ECM 1270 Steve Tibbets “Safe Journey” 1984.
Right outta the box, Tibbets turns up the guitar and shreds with heavy distortion and serious rock attitude. Unusual way to open an ECM set, but fun for me, I love that. He settles into the rest of the tracks with a more world music ambient vibe. It’s lovely and moody. Reminds me of David Torn or Terje Rypdal. Interesting to note it was recorded in St. Paul Minnesota. Must have been a home studio or local studio project, not the usual thing for ECM. They tend to use one of three or four places, favoring studios in Ludwigsburg Germany and Oslo Norway. There Eicher meets with the act and gives them three days, two to lay down tracks and a third to mix. Wonder if they bought the tapes here rather than following the usual ECM thing. Regardless, great record. Really great. Look this one up.

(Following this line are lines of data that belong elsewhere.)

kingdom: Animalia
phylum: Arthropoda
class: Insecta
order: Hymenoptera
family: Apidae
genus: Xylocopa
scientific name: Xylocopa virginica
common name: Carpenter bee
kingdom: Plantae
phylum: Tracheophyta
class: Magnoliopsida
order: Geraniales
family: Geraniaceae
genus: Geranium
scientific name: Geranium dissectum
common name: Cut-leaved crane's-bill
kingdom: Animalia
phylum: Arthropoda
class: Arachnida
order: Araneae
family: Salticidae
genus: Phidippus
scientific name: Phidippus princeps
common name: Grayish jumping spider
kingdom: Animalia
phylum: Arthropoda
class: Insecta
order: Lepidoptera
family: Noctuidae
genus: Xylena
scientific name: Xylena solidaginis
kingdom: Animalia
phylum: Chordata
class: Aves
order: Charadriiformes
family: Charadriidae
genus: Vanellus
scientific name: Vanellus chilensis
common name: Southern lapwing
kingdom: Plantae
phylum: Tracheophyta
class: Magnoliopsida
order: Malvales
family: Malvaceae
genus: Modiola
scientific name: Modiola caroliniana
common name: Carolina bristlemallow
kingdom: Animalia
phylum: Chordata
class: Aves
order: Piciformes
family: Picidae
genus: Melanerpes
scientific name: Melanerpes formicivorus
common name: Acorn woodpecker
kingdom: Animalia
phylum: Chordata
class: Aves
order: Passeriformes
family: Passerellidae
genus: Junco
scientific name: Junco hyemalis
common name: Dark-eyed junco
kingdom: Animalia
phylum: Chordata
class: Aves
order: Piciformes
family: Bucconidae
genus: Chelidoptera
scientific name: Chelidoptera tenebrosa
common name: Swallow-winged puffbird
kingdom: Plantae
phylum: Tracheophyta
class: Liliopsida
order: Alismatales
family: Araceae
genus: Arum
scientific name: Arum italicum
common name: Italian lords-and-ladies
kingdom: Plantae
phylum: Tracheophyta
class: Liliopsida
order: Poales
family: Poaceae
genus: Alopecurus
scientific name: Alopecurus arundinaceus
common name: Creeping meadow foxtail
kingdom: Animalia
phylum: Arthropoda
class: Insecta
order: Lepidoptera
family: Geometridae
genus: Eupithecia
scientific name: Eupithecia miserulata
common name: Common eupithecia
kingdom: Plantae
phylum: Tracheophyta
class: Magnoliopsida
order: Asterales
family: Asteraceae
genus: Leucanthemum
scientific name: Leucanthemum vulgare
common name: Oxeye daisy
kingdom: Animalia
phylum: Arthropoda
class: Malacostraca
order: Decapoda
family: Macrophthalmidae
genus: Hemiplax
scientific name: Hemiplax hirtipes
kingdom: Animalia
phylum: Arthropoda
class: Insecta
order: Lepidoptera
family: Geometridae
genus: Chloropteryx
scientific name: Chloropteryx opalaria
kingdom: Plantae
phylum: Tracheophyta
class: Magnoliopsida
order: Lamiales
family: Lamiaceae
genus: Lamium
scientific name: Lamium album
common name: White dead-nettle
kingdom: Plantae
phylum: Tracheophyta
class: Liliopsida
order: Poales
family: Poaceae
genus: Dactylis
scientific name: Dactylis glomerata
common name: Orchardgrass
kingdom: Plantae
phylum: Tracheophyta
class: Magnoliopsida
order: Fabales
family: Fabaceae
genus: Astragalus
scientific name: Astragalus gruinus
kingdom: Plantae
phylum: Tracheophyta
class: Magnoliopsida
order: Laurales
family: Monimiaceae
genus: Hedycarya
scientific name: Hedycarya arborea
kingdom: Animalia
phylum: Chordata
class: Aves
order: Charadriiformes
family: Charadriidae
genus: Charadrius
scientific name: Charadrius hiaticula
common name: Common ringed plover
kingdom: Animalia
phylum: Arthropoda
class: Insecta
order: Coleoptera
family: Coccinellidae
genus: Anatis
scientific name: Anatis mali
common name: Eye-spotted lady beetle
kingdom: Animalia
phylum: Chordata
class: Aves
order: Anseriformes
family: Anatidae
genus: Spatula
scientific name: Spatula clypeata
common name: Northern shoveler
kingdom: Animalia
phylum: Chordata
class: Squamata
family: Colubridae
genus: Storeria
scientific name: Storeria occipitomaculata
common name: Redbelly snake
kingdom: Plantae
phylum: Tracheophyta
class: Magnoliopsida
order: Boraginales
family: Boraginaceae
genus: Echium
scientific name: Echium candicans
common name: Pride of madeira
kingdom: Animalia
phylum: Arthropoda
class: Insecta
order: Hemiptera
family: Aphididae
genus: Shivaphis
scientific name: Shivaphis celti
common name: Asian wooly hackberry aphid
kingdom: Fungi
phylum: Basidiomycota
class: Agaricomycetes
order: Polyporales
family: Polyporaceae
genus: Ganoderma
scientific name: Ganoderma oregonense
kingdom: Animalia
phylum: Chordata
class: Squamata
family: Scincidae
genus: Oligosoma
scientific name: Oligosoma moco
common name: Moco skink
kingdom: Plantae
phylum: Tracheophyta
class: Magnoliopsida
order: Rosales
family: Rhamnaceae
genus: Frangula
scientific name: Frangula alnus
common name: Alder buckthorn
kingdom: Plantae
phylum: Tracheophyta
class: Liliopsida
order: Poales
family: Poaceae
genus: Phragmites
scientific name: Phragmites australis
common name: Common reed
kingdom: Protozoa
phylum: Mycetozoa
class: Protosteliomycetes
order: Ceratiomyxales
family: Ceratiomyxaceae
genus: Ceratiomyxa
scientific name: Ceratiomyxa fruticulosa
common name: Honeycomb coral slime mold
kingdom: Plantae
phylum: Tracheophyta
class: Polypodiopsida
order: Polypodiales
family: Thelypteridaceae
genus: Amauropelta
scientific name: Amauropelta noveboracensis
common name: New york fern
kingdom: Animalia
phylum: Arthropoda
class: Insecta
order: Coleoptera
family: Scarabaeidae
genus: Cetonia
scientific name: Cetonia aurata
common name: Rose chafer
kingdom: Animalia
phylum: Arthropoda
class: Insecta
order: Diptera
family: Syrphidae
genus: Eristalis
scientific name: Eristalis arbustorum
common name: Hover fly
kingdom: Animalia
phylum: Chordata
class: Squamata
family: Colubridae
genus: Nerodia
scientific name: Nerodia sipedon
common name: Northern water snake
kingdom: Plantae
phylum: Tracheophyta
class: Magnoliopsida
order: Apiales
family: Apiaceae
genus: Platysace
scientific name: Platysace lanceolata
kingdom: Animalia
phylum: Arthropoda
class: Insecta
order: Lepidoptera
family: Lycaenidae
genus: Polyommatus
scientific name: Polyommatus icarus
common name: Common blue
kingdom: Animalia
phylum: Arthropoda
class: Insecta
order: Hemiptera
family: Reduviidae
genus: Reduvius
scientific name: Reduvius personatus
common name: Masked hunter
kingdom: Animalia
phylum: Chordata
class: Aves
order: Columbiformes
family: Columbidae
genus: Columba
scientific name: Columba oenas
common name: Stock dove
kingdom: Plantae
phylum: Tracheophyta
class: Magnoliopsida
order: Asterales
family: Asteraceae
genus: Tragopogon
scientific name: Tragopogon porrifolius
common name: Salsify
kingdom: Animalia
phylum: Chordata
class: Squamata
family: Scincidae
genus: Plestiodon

ECM 1271 Pat Metheny “Rejoicing” 1984.
Metheny is joined by New Yorker Charlie Haden on bass, and LA legend and Ornette Coleman heavy since the late 50’s, Billy Higgins on drums. Higgins resume reads like a who’s who of Blue Note and Impulse records; it’s easy to tell why here on this set. Tracked at the Power Station in New York late 1983, It opens up a calm and beautiful record then morphs into a seriously outside free jazz improv. The arco bass with guitar synth at the end is downright heavy. It never loses itself or runs off the rails though; the ensemble is very close knit with intimate interplay between the players. It swings like mad and is more straight-ahead jazz than the Metheny group records with Lyle Mays that fired up electric jazz palates across the country at this time, and its way more outside than any of those records would dare to go either. I never tire of Haden’s bass. Teamed up with Higgins the vibe is telepathic. Dig this record a lot.
ECM 1272 John Abercrombie “Night” 1984.
Abercrombie stretches into new turf with Jan Hammer on Hammond B3 and other Keys, Jack DeJohnette on drums, and Mike Brecker on sax. Recorded at the Power Station in New York. Brecker shreds, Hammer goes full-on Prog rock, and DeJohnette continues his role as Musical Chameleon, playing a myriad of styles perfectly as if that’s the only thing he plays his whole life. The similarities between Abercrombie and Metheny are palpable listening to them back to back like this. Essentially an Organ quartet with sax rather than organ trio, Hammer anchors these tracks solidly, not in typical organ trio fashion but still maintaining the bassline one way or another. Fun romp.
ECM 1273 Art Ensemble of Chicago “The Third Decade” 1984.
For the kings of outside the box music, this set is the most inside thing I’ve heard yet from them. Apparently their last ECM release. You have to be in the mood for their work. The idea is there is music in cacophony, that the sounds of traffic and construction and subway trains could be construed as noise or music depending on your point of view. Their improvisations are intense, sometimes very discordant and grating, sometimes pretty and unique. There is all the above on this disc and more, even R&B, Bebop and other mixed “mainstream” sounds. Lester Bowie’s last record has a similar breadth of style and expression and he is here too with his longstanding ensemble gig. This group are brilliant and innovative. Not my cuppa tea most days but their recordings can be the best examples of that kind of material. Maybe not this one, but The Bell Piece sure is up there with all the rest.